Cllr David Goode, a Liberal Democrat who represents Knaresborough, said the situation did not appear as positive as the council was making out, having missed key targets since the operation launched.
He said he was “struggling” with the initiative, bearing in mind the authority’s carbon reduction strategy, the government’s revised policies over waste management and the drive towards reducing reliance on single use items.
Cllr Goode said:
“And then I look at a 25-year contract that seems to encourage us to maximise that amount of waste we are putting through to get the financial returns that we’re looking for and a government strategy that seems to indicate we would have to fundamentally change the nature of the contract that we have currently got.”

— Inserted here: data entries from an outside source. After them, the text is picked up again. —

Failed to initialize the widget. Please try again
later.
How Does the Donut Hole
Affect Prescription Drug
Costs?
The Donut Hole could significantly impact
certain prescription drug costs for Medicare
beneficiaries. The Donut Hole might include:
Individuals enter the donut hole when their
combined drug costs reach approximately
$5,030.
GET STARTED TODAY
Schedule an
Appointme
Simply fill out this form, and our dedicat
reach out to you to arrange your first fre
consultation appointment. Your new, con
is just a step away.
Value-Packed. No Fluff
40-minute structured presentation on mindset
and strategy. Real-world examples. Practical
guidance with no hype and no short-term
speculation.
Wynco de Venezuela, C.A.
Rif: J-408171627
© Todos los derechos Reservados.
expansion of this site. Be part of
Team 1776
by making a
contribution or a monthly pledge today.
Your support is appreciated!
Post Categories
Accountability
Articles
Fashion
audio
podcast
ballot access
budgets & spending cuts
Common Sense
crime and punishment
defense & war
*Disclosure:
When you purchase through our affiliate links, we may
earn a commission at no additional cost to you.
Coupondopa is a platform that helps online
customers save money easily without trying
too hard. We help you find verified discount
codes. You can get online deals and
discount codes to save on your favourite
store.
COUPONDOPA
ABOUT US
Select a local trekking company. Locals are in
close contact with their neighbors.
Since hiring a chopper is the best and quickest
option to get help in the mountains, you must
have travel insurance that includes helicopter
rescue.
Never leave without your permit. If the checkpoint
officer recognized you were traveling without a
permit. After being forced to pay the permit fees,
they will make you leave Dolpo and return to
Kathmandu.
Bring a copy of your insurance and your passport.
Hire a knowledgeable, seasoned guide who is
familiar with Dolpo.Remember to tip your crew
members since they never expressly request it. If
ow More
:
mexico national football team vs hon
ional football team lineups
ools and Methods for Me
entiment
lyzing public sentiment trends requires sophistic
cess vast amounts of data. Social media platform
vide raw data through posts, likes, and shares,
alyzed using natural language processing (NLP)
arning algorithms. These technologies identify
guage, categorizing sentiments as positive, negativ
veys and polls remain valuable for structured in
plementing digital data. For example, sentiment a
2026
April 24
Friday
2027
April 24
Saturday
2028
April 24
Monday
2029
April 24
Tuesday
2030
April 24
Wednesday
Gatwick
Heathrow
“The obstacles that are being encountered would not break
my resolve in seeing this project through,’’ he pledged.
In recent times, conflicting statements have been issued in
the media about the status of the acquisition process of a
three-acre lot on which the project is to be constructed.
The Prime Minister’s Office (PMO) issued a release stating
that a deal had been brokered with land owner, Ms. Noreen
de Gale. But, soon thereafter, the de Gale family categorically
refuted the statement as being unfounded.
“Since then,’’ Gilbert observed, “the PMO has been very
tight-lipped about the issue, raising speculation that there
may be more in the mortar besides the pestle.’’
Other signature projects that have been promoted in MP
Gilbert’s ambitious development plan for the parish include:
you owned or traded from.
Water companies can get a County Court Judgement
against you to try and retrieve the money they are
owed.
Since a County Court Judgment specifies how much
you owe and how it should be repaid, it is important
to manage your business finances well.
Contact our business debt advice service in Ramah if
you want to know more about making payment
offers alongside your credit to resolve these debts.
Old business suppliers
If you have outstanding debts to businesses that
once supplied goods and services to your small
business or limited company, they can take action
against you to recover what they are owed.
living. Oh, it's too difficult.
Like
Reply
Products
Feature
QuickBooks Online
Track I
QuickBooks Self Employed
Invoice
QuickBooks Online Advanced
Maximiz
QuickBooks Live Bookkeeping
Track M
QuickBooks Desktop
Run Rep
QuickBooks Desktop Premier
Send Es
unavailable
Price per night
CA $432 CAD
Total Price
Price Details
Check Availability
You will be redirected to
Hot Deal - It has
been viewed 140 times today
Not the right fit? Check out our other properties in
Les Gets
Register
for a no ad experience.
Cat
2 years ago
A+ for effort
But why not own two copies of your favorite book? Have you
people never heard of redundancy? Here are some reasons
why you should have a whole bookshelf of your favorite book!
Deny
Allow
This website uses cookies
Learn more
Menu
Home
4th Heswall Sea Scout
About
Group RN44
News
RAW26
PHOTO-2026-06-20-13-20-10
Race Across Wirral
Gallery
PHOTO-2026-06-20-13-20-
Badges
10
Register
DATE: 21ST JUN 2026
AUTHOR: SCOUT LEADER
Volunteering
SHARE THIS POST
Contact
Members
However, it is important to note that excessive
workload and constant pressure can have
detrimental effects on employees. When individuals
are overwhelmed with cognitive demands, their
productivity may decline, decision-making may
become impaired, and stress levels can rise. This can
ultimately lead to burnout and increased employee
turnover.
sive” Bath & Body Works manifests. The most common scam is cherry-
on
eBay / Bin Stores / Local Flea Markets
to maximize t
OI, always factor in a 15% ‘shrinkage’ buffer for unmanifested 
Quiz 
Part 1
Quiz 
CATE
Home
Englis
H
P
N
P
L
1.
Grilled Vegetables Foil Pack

Mr Jeffreys said the authority was not “incentivising maximising waste”, but rather was finding a good end destination for business waste that could otherwise end up in landfill.”
‘Fantastic asset’
The committee’s chairman, Cllr Stanley Lumley, a Conservative who represents Pateley Bridge, said:
“Allerton waste plant was very controversial when it was going through the process of council and planning. I think it’s proved to be a fantastic asset for North Yorkshire.”
The council’s waste executive director Cllr Derek Bastiman said after visiting the site he was encouraged to see the amount of cardboard and plastic that was recovered from general waste.
He said:
“It’s still the families that need educating on keeping their waste clean, whether that’s plastic bottle or cardboard.
“If they did that then we could recycle more than we do. If families could just be a bit more considerate when disposing of their waste that would certainly help with our figures.”